Grâce à cette enquête, avez-vous mieux pu répondre à la question du mensonge et pourquoi on ment ?

C’est un peu ringard, mais je ne pense pas qu’il faille mentir du tout. Même dans la vie quotidienne, même pour faire plaisir. C’est quand même plus facile de ne pas mentir du tout. C’est difficile de mentir, je l’ai vécu à la fin du film (pour rencontrer Ricardo et le filmer, Sonia Kronlund lui a fait croire qu’elle travaillait sur un faux reportage sur les marathoniens étrangers en Pologne). Ne pas mentir dans la vie de tous les jours sur plein de petites choses est aussi difficile. La limite est peut-être lorsque nos actions blessent les autres. C’est ce qu’on appelle « l’éthique minimale ». Mais je ne suis pas sûr que cela fonctionne complètement. Nous ne pouvons pas toujours savoir si nous faisons quelque chose de mal.

 » Son intelligence serait fascinante s’il ne faisait de mal à personne. »

Au cours de ces années d’enquête, avez-vous vécu des rebondissements ou des surprises ?

Je ne m’attendais pas à ce qu’il accepte d’être filmé aussi facilement. J’ai été abasourdi.

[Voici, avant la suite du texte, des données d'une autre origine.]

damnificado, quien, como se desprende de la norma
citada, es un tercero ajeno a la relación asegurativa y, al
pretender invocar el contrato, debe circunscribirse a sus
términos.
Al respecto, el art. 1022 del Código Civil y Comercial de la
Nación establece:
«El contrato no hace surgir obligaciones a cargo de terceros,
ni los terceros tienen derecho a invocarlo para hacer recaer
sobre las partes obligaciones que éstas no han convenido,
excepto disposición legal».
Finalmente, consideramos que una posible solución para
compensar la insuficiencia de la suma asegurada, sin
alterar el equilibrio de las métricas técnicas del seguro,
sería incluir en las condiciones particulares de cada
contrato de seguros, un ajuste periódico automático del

J’avais envisagé plusieurs possibilités. L’une d’elles était de le confronter, de lui dire tout ce que je savais de lui. À ce moment-là, un événement très grave s’est produit dans la vie d’une des femmes et j’avais peur qu’il appelle mes sources, qu’il les menace, qu’il essaie de savoir d’où je tenais mes informations. Et je pensais que je n’apprendrais pas grand-chose. Il me fournirait un nouveau mensonge. Il n’a jamais rien reconnu. C’était plus intéressant d’observer ce qu’il allait produire pour moi, tout simplement.

Qu’avez-vous ressenti devant cet homme ?

C’était très stressant. C’est difficile pour moi de mentir et le mensonge était très gros. Devant cet homme, j’étais comme à un spectacle. C’était assez impressionnant à regarder. Les mensonges rapportés sont une chose. Voir quelqu’un vous mentir en vous regardant droit dans les yeux en est une autre. Vous savez qu’il ment. Il ne le sait pas, mais vous le savez, donc c’est quand même surprenant.

Quelles conclusions tirez-vous sur Ricardo ?

C’est un personnage de film. D’abord, il se nourrit de films, il bombarde les femmes d’images. Il est à la fois acteur, scénariste, réalisateur. Quand j’ai vu ces documents, l’idée de faire un film s’est imposée. Son film préféré est Arrêtez moi si tu peux de Steven Spielberg (le personnage principal est un escroc qui usurpe plusieurs identités). Il montre ce film aux femmes ! Tu imagines ? Il vit dans un univers très coloré avec des clichés cinématographiques : le chirurgien, l’ingénieur… Dans l’une des versions du montage documentaire, chacun de ses mensonges était illustré d’un extrait de film. Nous avons cherché d’où venait son imagination. Pour son personnage de chirurgien, nous avons retrouvé des extraits deURGENCESavec George Clooney, qui s’est bien comporté avec les répliques qu’il a données.

Dans l’épisode de « Pieds sur terre », sur France Culture, que vous consacrez à l’une des victimes, vous évoquez le fait qu’il passait beaucoup de temps à la bibliothèque à travailler sur ses personnages.

Nous ne savons pas s’il va à la bibliothèque, mais nous pouvons supposer que c’est le cas. Il travaille définitivement sur ses personnages. Il se retrouve lors d’un mariage en train de discuter avec un chirurgien du thorax. Il parvient à tenir une conversation. Le chirurgien le reconnaît, elle s’approche de lui et lui dit : « Je parie que tu es l’autre chirurgien thoracique du mariage. » Ils ont une discussion et elle est crédible. Son intelligence serait fascinante s’il ne faisait de mal à personne.

Malagigi Boutot

A final year student studying sports and local and world sports news and a good supporter of all sports and Olympic activities and events.